To find the means of the columns in a DataFrame, or the average value of a Series in pandas, the easiest way is to use the pandas mean() function.
df.mean()
You can also use the numpy mean() function.
np.mean(df["Column"])
When working with data, many times we want to calculate summary statistics to understand our data better. One such statistic is the mean, or the average of a number.
Finding the mean of a column, or the mean for all columns or rows in a DataFrame using pandas is easy. We can use the pandas mean() function to find the average value of a column of numbers, or a DataFrame.
Let’s say we have the following DataFrame.

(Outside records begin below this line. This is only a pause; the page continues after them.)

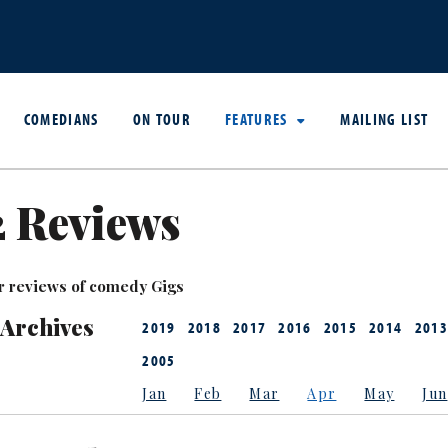
COMEDIANS
ON TOUR
FEATURES
MAILING LIST
2 Reviews
r reviews of comedy Gigs
 Archives
2019
2018
2017
2016
2015
2014
2013
2005
Jan
Feb
Mar
Apr
May
Jun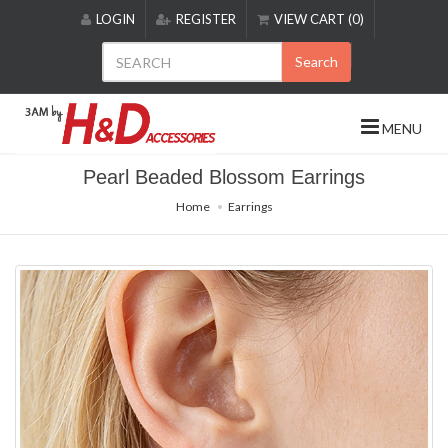
Please
LOGIN
REGISTER
VIEW CART (0)
note:
This
Search
website
includes
an
MENU
accessibility
system.
Pearl Beaded Blossom Earrings
Home
Earrings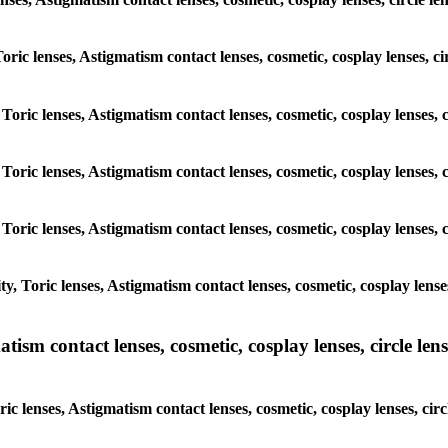
Toric lenses, Astigmatism contact lenses, cosmetic, cosplay lenses, c
 Toric lenses, Astigmatism contact lenses, cosmetic, cosplay lenses, 
 Toric lenses, Astigmatism contact lenses, cosmetic, cosplay lenses, 
 Toric lenses, Astigmatism contact lenses, cosmetic, cosplay lenses, 
, Toric lenses, Astigmatism contact lenses, cosmetic, cosplay lense
sm contact lenses, cosmetic, cosplay lenses, circle lense
c lenses, Astigmatism contact lenses, cosmetic, cosplay lenses, circ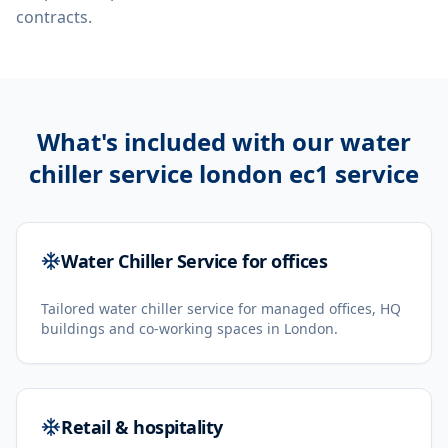
contracts.
What's included with our
water
chiller service london ec1
service
Water Chiller Service for offices
Tailored water chiller service for managed offices, HQ
buildings and co-working spaces in London.
Retail & hospitality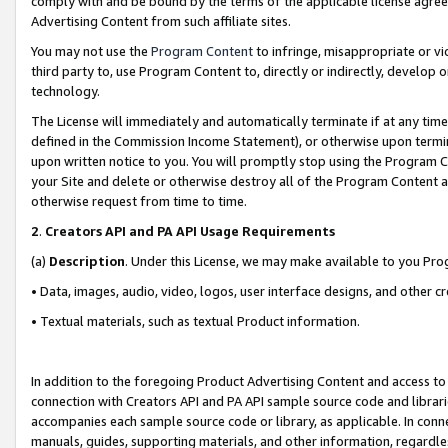
comply with and be bound by the terms of the applicable license agreem
Advertising Content from such affiliate sites.
You may not use the
Program Content
to infringe, misappropriate or vio
third party to, use Program Content to, directly or indirectly, develo
technology.
The License will immediately and automatically terminate if at any ti
defined in the Commission Income Statement), or otherwise upon termina
upon written notice to you. You will promptly stop using the Program 
your Site and delete or otherwise destroy all of the Program Content 
otherwise request from time to time.
2
.
Creators API and PA API Usage Requirements
(a)
Description
. Under this License, we may make available to you Pr
• Data, images, audio, video, logos, user interface designs, and other c
• Textual materials, such as textual Product information.
In addition to the foregoing Product Advertising Content and access to
connection with Creators API and PA API sample source code and librarie
accompanies each sample source code or library, as applicable. In conne
manuals, guides, supporting materials, and other information, regardless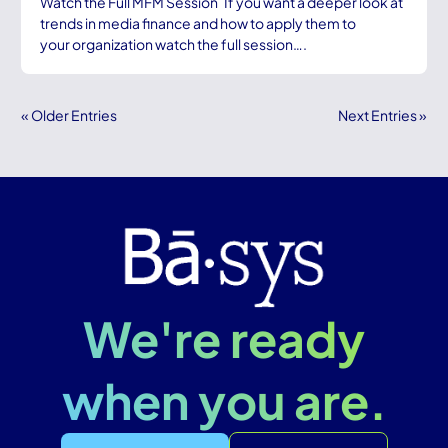
Watch the Full MFM Session If you want a deeper look at
trends in media finance and how to apply them to
your organization watch the full session….
« Older Entries
Next Entries »
We're ready
when you are.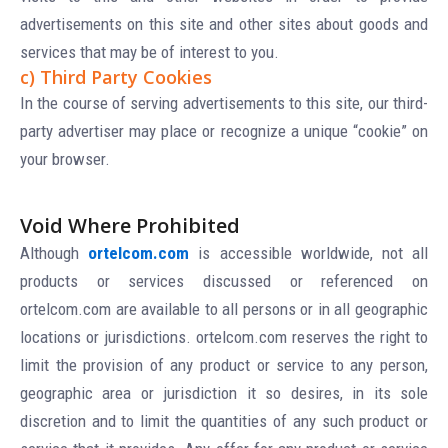
advertisements on this site and other sites about goods and
services that may be of interest to you.
c) Third Party Cookies
In the course of serving advertisements to this site, our third-
party advertiser may place or recognize a unique “cookie” on
your browser.
Void Where Prohibited
Although
ortelcom.com
is accessible worldwide, not all
products or services discussed or referenced on
ortelcom.com are available to all persons or in all geographic
locations or jurisdictions. ortelcom.com reserves the right to
limit the provision of any product or service to any person,
geographic area or jurisdiction it so desires, in its sole
discretion and to limit the quantities of any such product or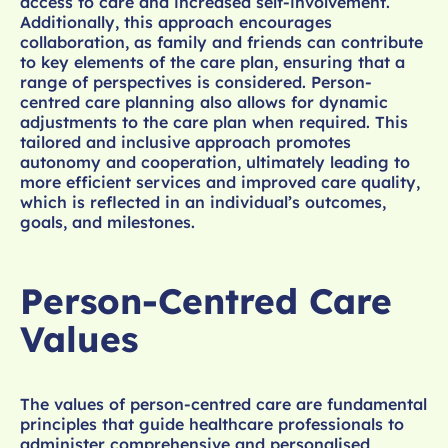
access to care and increased self-involvement.
Additionally, this approach encourages
collaboration, as family and friends can contribute
to key elements of the care plan, ensuring that a
range of perspectives is considered. Person-
centred care planning also allows for dynamic
adjustments to the care plan when required. This
tailored and inclusive approach promotes
autonomy and cooperation, ultimately leading to
more efficient services and improved care quality,
which is reflected in an individual’s outcomes,
goals, and milestones.
Person-Centred Care
Values
The values of person-centred care are fundamental
principles that guide healthcare professionals to
administer comprehensive and personalised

df = pd.DataFrame({'Age': [43,23,71,49,52,37],
'Test_Score':[90,87,92,96,84,79]})
print(df)
# Output:
Age Test_Score
0 43 90
1 23 87
2 71 92
3 49 96
4 52 84
5 37 79
To get the means for all columns, we can call the pandas mean() function.
print(df.mean())
# Output:
Age 45.833333
Test_Score 88.000000
dtype: float64
If we only want to get the mean of one column, we can do this using the pandas mean() function in the following Python code:
print(df["Test_Score"].mean())
# Output:
88.0
Using numpy mean to Calculate Averages in pandas DataFrame
We can also use the numpy mean() function to calculate the mean value of the numbers in a column in a pandas DataFrame.

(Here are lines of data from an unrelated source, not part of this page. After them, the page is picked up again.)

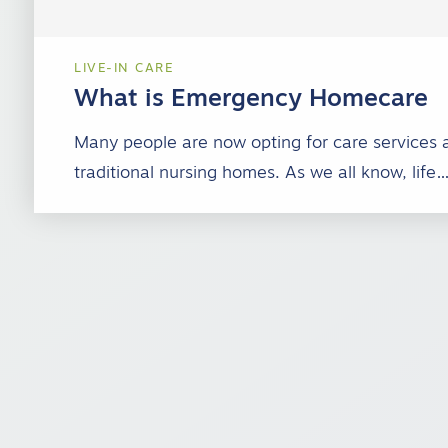
LIVE-IN CARE
What is Emergency Homecare
Many people are now opting for care services 
traditional nursing homes. As we all know, life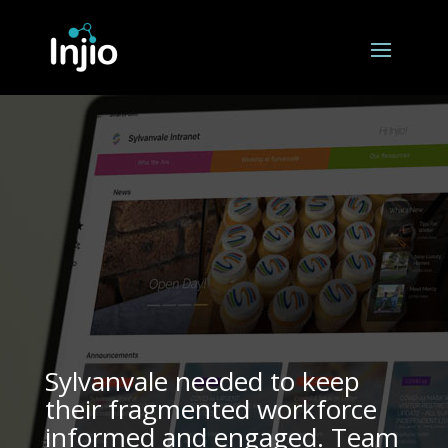
Sylvanvale needed to keep
their fragmented workforce
informed and engaged. Team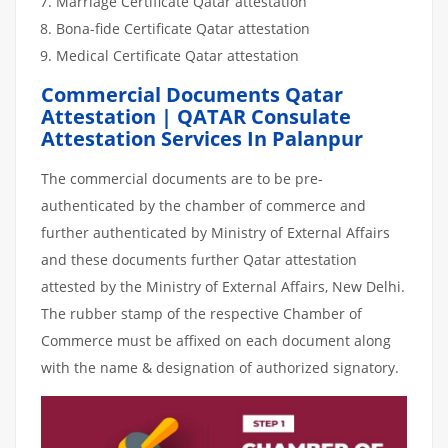
Marriage Certificate Qatar attestation
Bona-fide Certificate Qatar attestation
Medical Certificate Qatar attestation
Commercial Documents Qatar
Attestation | QATAR Consulate
Attestation Services In Palanpur
The commercial documents are to be pre-
authenticated by the chamber of commerce and
further authenticated by Ministry of External Affairs
and these documents further Qatar attestation
attested by the Ministry of External Affairs, New Delhi.
The rubber stamp of the respective Chamber of
Commerce must be affixed on each document along
with the name & designation of authorized signatory.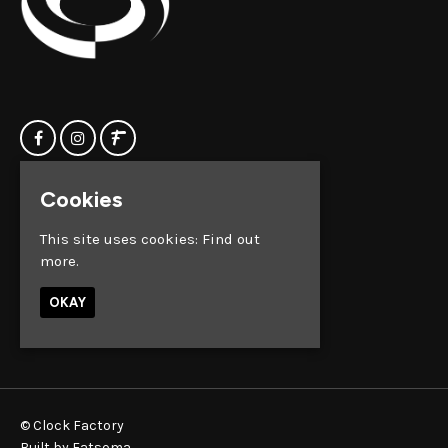
Cookies
Home
Clock Factory
Events
Silver Street
This site uses cookies:
Find out
Contact us
Broadmead
more.
Privacy Policy
Bristol
BS1 2AG
OKAY
Google Map
© Clock Factory
Built by Fatsoma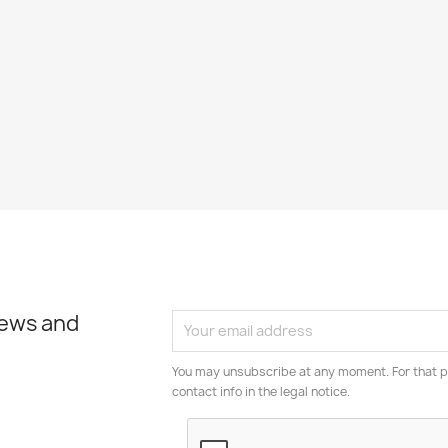
news and
You may unsubscribe at any moment. For that p
contact info in the legal notice.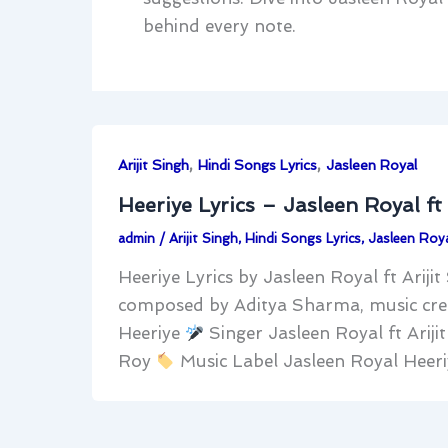
behind every note.
,
,
Arijit Singh
Hindi Songs Lyrics
Jasleen Royal
Heeriye Lyrics – Jasleen Royal ft 
admin
/
Arijit Singh
,
Hindi Songs Lyrics
,
Jasleen Roya
Heeriye Lyrics by Jasleen Royal ft Arijit
composed by Aditya Sharma, music cre
Heeriye
Singer Jasleen Royal ft Arij
Roy
Music Label Jasleen Royal Heeri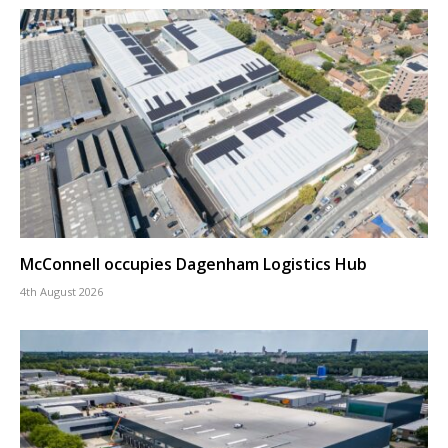
McConnell occupies Dagenham Logistics Hub
4th August 2026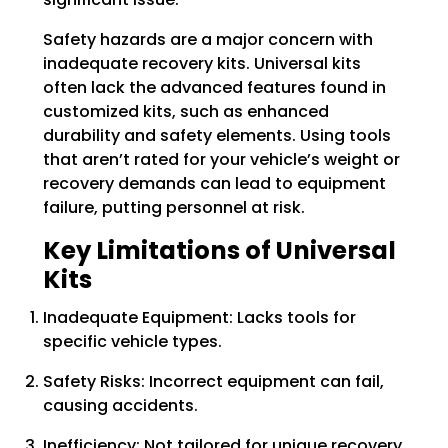
Safety hazards are a major concern with
inadequate recovery kits. Universal kits
often lack the advanced features found in
customized kits, such as enhanced
durability and safety elements. Using tools
that aren’t rated for your vehicle’s weight or
recovery demands can lead to equipment
failure, putting personnel at risk.
Key Limitations of Universal
Kits
Inadequate Equipment: Lacks tools for
specific vehicle types.
Safety Risks: Incorrect equipment can fail,
causing accidents.
Inefficiency: Not tailored for unique recovery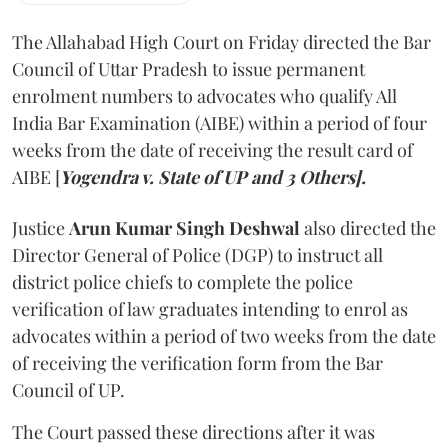
The Allahabad High Court on Friday directed the Bar
Council of Uttar Pradesh to issue permanent
enrolment numbers to advocates who qualify All
India Bar Examination (AIBE) within a period of four
weeks from the date of receiving the result card of
AIBE [
Yogendra v. State of UP and 3 Others].
Justice
Arun Kumar Singh Deshwal
also directed the
Director General of Police (DGP) to instruct all
district police chiefs to complete the police
verification of law graduates intending to enrol as
advocates within a period of two weeks from the date
of receiving the verification form from the Bar
Council of UP.
The Court passed these directions after it was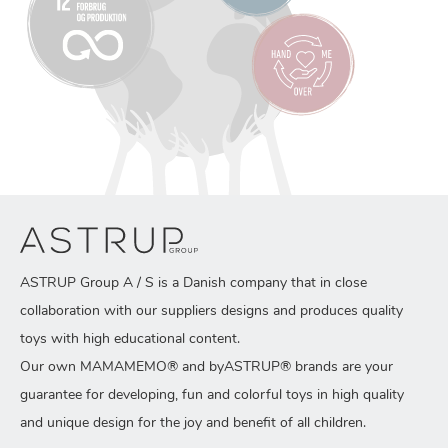
ASTRUP Group A / S is a Danish company that in close
collaboration with our suppliers designs and produces quality
toys with high educational content.
Our own MAMAMEMO® and byASTRUP® brands are your
guarantee for developing, fun and colorful toys in high quality
and unique design for the joy and benefit of all children.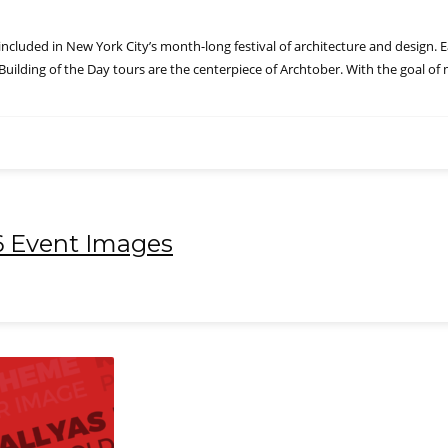
included in New York City’s month-long festival of architecture and design. E
. Building of the Day tours are the centerpiece of Archtober. With the goal o
6 Event Images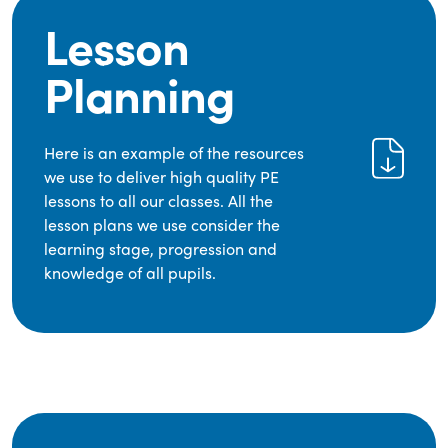
Lesson
Planning
Here is an example of the resources
we use to deliver high quality PE
lessons to all our classes. All the
lesson plans we use consider the
learning stage, progression and
knowledge of all pupils.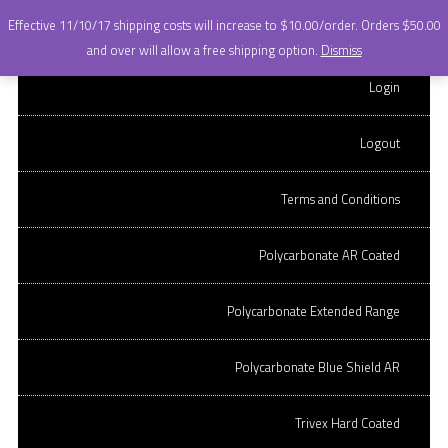
+
Effective 11/10/17 shipping costs will increase to $10.00/order. Orders $50.00
OnQ OPTICAL LABS.
Skip to content
and over will allow a free shipping option.
Dismiss
stock lens ordering
CR-39 Hard coated
Login
site.
CR-39 AR Coated
Logout
Polycarbonate Hard Coated
Terms and Conditions
TERMS AND CONDITIONS
Polycarbonate AR Coated
QUICK ORDER STOCK LENSES
Polycarbonate Extended Range
Polycarbonate Blue Shield AR
Copywrite OnQ Optical Labs, LLC
Trivex Hard Coated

To get the average of the numbers in the column “Test_Score”, we can use the numpy mean() function in the following Python code:
print(np.mean(df["Test_Score"]))
# Output:
88.0
As you can see above, this is the same value we received from the pandas mean() function.
Hopefully this article has been helpful for you to understand how to find the mean value of numbers in a Series or DataFrame in pandas.